Theoretical Implications and Future Directions
The systematic construction of Mooney spaces for arbitrary W elucidates structural facets of the Hauptproblem of nonlinear elasticity—parameterization and validation—by delivering a tool to probe and visualize material response regimes inaccessible in raw or classical transformed stress-strain spaces. GMS sharpens the detection of micro- and meso-structural deformation mechanisms via data trends that are obfuscated in traditional plots.
Future research directions could include:
- Development of GMS for anisotropic, viscoelastic, or heterogeneous materials.
- Automated model selection and regime identification algorithms via GMP analysis.
- Integration with Bayesian or machine-learning-based inverse modelling strategies leveraging the advantageous conditioning of GMS.
Conclusion
The generalised Mooney space (GMS) formalism provides a mathematically rigorous and numerically efficient framework for the identification, validation, and critique of hyperelastic constitutive models for rubber-like materials.
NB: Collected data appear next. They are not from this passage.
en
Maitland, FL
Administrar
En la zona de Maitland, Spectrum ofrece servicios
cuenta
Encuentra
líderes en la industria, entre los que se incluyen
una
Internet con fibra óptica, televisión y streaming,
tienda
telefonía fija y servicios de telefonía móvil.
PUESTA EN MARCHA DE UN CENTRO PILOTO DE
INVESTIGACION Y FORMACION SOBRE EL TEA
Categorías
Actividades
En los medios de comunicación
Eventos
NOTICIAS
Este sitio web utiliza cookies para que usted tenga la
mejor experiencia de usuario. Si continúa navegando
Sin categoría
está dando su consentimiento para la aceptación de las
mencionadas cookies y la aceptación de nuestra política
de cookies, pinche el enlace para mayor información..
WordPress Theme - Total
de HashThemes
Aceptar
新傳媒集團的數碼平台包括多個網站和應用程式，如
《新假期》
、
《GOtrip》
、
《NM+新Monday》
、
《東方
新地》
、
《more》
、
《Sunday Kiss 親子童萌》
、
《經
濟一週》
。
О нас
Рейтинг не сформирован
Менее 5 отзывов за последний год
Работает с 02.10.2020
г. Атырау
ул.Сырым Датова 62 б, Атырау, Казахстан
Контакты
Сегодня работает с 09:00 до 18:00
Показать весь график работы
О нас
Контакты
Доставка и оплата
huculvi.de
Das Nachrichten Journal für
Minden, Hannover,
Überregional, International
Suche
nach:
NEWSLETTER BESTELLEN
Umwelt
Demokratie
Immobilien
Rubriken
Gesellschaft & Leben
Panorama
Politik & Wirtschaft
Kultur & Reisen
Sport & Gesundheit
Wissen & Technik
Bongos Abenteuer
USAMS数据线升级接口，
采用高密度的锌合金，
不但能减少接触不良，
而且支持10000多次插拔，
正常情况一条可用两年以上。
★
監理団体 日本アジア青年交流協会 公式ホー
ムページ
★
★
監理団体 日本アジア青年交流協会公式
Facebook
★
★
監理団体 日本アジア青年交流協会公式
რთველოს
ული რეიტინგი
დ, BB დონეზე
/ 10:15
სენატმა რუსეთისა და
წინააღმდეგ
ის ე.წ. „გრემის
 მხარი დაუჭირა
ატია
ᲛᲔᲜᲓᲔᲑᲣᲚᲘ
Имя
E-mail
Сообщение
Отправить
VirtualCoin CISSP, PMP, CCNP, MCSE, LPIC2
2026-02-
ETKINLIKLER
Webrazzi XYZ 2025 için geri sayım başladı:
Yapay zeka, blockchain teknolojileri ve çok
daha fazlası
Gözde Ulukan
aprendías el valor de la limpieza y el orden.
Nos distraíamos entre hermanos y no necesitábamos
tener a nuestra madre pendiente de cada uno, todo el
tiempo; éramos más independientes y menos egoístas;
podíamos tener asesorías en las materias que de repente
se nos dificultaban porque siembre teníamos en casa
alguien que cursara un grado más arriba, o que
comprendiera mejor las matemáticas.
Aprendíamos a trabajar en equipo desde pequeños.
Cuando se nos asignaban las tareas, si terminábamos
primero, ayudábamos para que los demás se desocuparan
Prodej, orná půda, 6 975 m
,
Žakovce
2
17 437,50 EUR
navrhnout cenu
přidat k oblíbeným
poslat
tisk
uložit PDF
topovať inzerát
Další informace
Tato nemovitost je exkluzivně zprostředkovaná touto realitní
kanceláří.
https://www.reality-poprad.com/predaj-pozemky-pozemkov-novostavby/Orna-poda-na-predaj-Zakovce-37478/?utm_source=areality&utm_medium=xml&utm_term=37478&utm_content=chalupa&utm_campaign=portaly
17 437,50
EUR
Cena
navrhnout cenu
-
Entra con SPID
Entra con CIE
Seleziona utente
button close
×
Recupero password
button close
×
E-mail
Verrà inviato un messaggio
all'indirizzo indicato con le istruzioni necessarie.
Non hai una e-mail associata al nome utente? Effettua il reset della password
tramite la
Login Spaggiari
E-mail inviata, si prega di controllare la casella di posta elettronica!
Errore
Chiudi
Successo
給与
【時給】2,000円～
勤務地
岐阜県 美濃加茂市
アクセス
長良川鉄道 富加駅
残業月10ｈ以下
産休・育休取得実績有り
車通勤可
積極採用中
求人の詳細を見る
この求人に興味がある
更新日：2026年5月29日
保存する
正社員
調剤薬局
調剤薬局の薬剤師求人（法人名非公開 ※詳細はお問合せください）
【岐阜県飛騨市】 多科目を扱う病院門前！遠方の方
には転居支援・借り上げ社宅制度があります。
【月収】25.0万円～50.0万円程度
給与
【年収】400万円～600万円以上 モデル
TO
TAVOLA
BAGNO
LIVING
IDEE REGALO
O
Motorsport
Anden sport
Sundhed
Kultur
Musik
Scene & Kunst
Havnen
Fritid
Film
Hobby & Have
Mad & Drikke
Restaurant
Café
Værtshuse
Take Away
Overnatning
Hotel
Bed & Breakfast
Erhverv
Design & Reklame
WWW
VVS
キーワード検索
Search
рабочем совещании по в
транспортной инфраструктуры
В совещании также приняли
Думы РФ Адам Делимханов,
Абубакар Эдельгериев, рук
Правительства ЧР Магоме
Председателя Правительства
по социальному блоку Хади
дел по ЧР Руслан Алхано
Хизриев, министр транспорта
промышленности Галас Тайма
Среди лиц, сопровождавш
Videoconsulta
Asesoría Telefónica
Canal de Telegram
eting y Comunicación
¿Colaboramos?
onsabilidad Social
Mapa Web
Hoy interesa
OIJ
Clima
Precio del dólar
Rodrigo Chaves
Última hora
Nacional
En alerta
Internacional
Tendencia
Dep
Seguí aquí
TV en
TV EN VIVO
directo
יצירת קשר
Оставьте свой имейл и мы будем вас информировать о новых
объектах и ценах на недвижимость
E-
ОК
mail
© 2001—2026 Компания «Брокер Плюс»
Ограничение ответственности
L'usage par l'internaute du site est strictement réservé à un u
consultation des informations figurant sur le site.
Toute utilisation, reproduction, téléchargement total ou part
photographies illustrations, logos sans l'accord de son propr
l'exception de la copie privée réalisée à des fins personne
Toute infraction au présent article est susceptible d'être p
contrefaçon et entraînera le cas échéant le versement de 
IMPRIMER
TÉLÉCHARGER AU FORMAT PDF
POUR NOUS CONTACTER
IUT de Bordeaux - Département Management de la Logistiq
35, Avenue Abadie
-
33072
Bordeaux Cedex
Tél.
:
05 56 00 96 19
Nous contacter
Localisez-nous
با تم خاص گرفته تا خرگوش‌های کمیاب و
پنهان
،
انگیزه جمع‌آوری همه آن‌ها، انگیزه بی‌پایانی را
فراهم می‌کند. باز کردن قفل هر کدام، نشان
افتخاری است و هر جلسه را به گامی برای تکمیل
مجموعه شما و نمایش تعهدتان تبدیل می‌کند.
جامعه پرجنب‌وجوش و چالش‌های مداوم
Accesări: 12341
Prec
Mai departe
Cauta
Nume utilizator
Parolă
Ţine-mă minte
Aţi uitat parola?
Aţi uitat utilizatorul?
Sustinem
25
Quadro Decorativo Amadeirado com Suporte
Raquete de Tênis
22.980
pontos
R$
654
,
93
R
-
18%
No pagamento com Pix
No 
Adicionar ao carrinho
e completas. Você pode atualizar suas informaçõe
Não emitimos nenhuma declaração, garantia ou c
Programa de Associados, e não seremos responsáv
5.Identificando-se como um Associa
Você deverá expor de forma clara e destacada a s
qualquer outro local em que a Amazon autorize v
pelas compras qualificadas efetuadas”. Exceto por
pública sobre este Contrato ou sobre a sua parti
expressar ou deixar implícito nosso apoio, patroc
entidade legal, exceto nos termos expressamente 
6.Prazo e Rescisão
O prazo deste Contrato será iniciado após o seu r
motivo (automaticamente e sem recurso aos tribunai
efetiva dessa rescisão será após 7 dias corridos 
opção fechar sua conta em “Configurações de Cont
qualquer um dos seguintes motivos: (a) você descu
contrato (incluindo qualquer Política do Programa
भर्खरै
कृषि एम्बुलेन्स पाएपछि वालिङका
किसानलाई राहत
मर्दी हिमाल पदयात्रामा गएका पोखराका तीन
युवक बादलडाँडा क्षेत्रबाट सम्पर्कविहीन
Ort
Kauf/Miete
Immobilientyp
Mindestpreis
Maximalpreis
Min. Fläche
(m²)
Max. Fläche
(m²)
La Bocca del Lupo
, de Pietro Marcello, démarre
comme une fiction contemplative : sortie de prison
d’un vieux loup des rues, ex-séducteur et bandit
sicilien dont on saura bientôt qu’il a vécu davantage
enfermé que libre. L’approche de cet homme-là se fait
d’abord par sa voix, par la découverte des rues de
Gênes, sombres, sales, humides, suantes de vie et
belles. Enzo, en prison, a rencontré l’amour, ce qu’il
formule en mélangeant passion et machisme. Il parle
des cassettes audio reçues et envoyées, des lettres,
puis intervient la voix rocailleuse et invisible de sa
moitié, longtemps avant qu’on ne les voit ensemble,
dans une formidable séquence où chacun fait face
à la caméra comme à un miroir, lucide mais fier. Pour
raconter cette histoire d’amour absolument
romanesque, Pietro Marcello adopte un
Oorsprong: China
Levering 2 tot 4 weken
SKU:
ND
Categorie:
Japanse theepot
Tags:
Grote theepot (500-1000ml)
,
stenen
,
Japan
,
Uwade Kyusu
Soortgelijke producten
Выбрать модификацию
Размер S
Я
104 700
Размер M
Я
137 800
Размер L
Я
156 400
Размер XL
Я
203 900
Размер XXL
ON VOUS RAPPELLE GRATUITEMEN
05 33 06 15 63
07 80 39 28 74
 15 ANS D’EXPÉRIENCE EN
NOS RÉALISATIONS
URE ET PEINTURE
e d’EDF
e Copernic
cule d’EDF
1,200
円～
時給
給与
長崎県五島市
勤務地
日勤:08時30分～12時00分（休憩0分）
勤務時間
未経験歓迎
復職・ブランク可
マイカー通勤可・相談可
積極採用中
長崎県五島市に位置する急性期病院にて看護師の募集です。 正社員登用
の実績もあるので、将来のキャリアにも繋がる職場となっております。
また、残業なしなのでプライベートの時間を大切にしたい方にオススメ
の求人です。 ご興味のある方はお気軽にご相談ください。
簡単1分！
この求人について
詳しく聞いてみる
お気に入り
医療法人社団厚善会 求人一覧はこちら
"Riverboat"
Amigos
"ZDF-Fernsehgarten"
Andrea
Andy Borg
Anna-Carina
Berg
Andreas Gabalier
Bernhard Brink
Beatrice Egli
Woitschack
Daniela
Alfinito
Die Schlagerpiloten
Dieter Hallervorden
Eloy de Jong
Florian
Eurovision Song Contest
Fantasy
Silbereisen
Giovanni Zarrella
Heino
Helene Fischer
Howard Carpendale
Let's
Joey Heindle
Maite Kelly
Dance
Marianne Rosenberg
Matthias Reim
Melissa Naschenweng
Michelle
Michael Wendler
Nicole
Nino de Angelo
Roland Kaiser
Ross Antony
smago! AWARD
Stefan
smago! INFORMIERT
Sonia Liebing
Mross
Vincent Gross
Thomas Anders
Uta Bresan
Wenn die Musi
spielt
By unifying diverse models and deformation modes under a canonical transformation that regularizes the fitting process, GMS elevates the interpretability and robustness of nonlinear elasticity modeling. As the field advances towards more complex materials and experimental protocols, the GMS methodology stands as a quantitative tool for navigating the growing model landscape and resolving core inverse problems in nonlinear elastic material characterization.
Reference:
For the complete technical development, see "The generalised Mooney space for modelling the response of rubber-like materials" (2403.01223).